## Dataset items
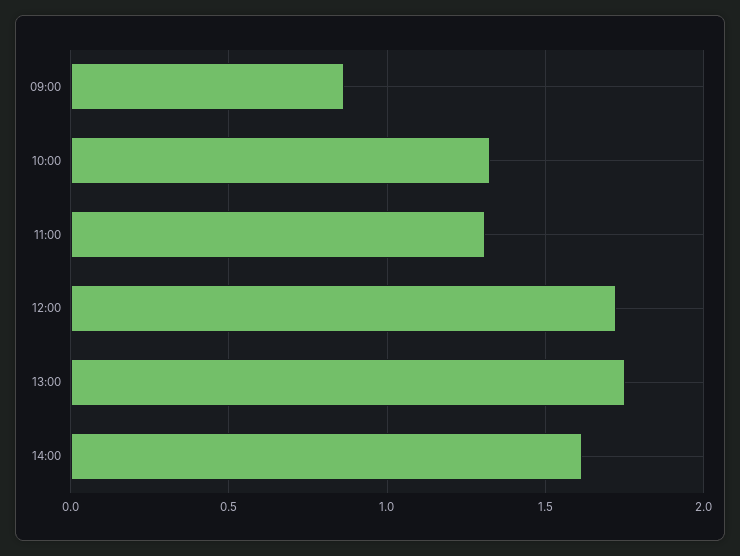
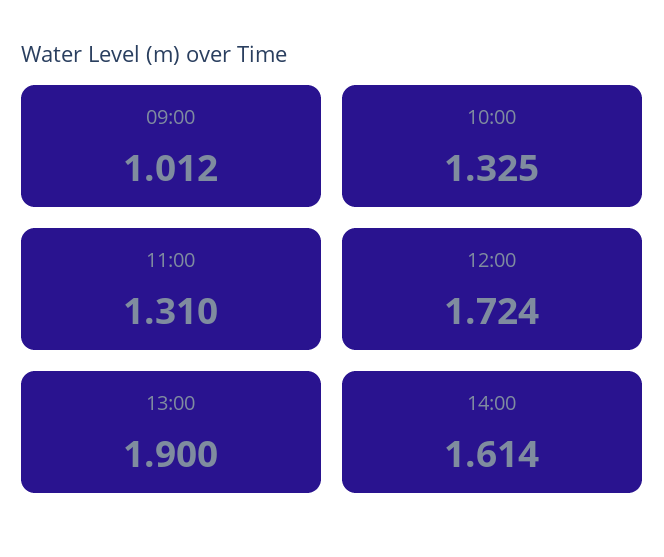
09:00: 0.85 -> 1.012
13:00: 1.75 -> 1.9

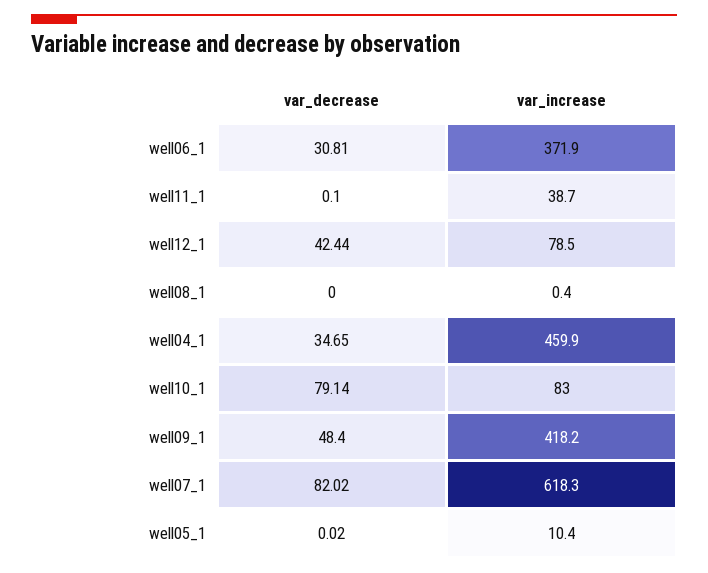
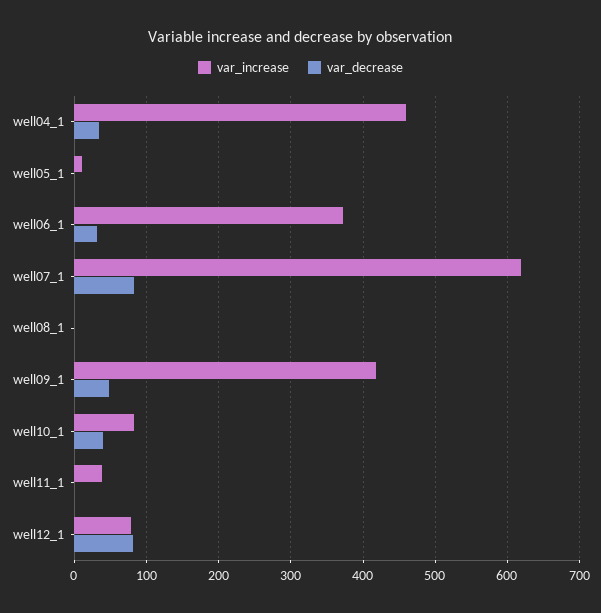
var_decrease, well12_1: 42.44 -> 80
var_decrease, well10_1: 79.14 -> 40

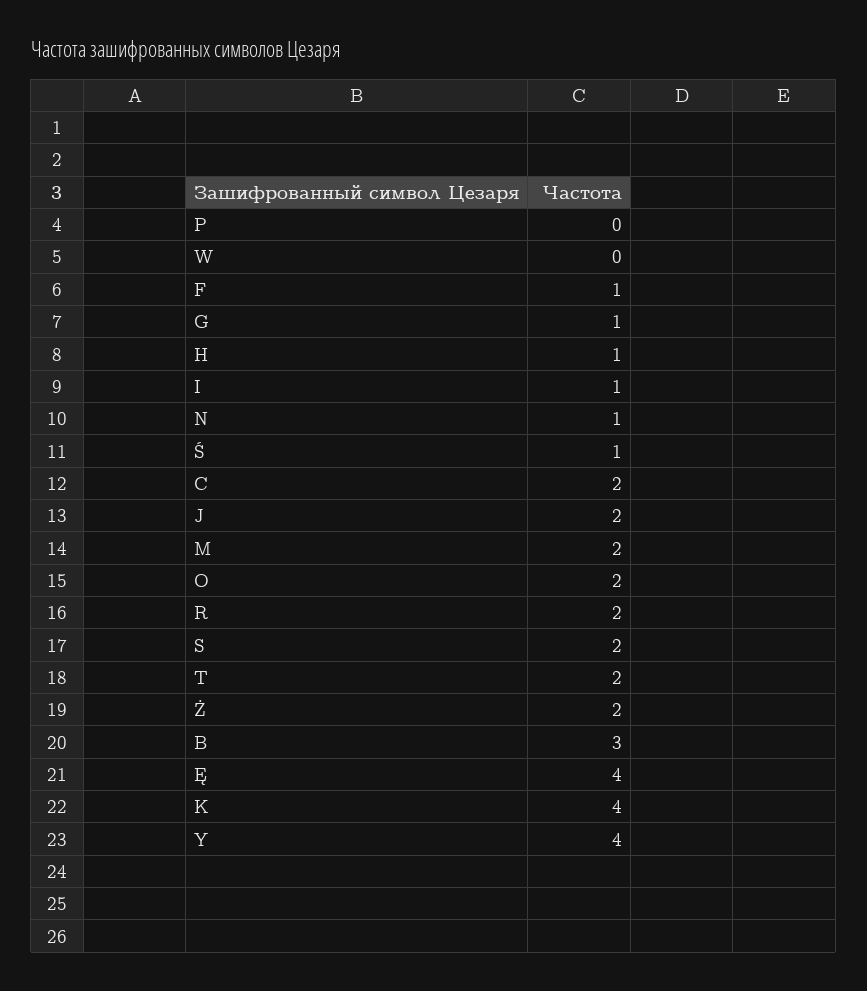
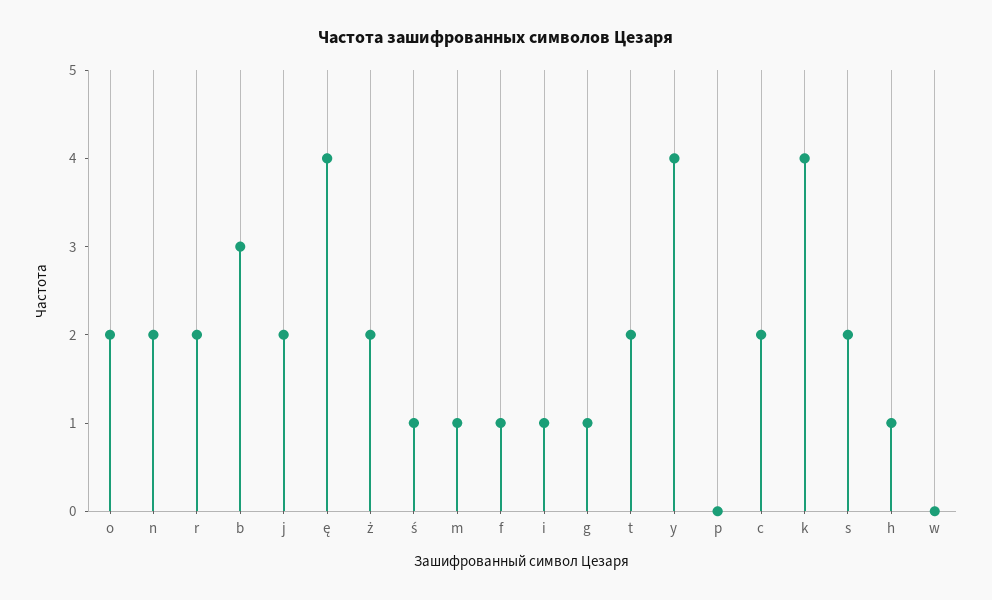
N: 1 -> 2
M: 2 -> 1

## Exercise directions
Set down the entries shown above once more, exactly as they read, but without pictures.

## Response to the exercise
09:00: 0.85 -> 1.012
13:00: 1.75 -> 1.9

var_decrease, well12_1: 42.44 -> 80
var_decrease, well10_1: 79.14 -> 40

N: 1 -> 2
M: 2 -> 1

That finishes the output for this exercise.